> **Documento**
━━━━━━━━━━
# Kopistella



## Lintuzz

I don't get how this verb works in the following sentence:
*"Poliisi* *kopisteli jo jähmettjmeestä vainajasta lumet ja jäät vähemmäksi"
*
Please, help?​


----------



## tarinoidenkertoja

"La polizia aveva già scosso via  parte della neve e del ghiaccio dal cadavere congelato"
ad esempio "kopistella lunta kengistään"= scuotere via la neve dalle scarpe


----------



## Lintuzz

Kiitos! Però l'unico dubbio che ho è: (almeno a quanto ho capito) kopistella indica anche un suono?


----------



## tarinoidenkertoja

Sì,quando scuoti qualcosa fa un rumore ,per questo kopistella (frequentativo di kopistaa), significa sia fare un suono (come quello delle scarpe su una superfice rigida) e scuotere via qualcosa, come il nostro "sbattere".
━━━━━━━━━━
> **Consegna 1**
Secondo la discussione sul verbo finlandese kopistella, di quale verbo esso è il frequentativo?
> **Consegna 2**
Continui la discussione sul verbo finlandese kopistella con un nuovo intervento successivo all'ultimo messaggio riportato.

> **Dati**
━━━━━━━━━━
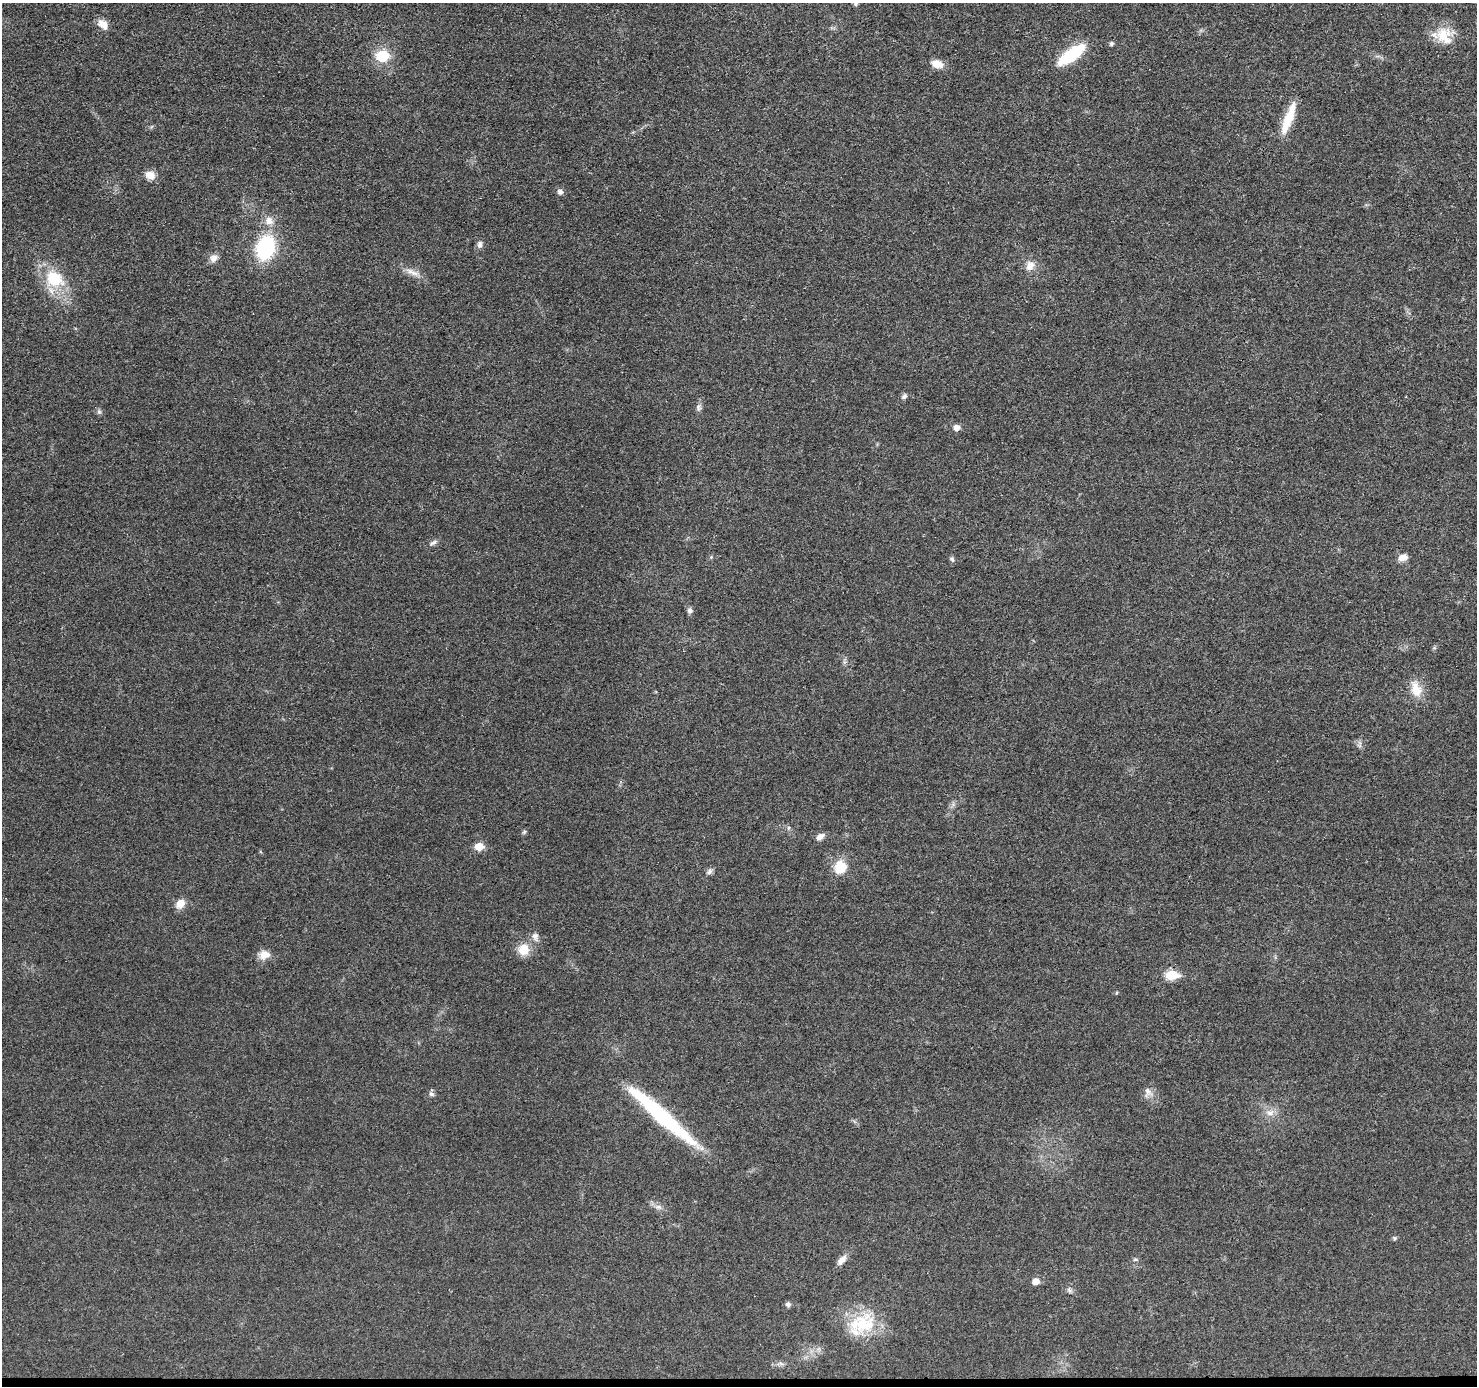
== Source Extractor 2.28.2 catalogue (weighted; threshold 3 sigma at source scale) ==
━━━━━━━━━━
> **Risultato finale 1**
Di kopistaa.

> **Risultato finale 2**
----------



## Lintuzz

Perfetto, adesso mi è molto più chiaro  Grazie mille!!!


----------



## Gavril

Lintuzz said:


> I don't get how this verb works in the following sentence:
> *"Poliisi* *kopisteli jo jähmettjmeestä vainajasta lumet ja jäät vähemmäksi"
> *
> Please, help?​



Just a small detail, but I think you meant to write _*jähmettyneestä *vainajasta, _​correct?


----------



## Lintuzz

Yes, I miswrote for I-dunno-which reason  sorry!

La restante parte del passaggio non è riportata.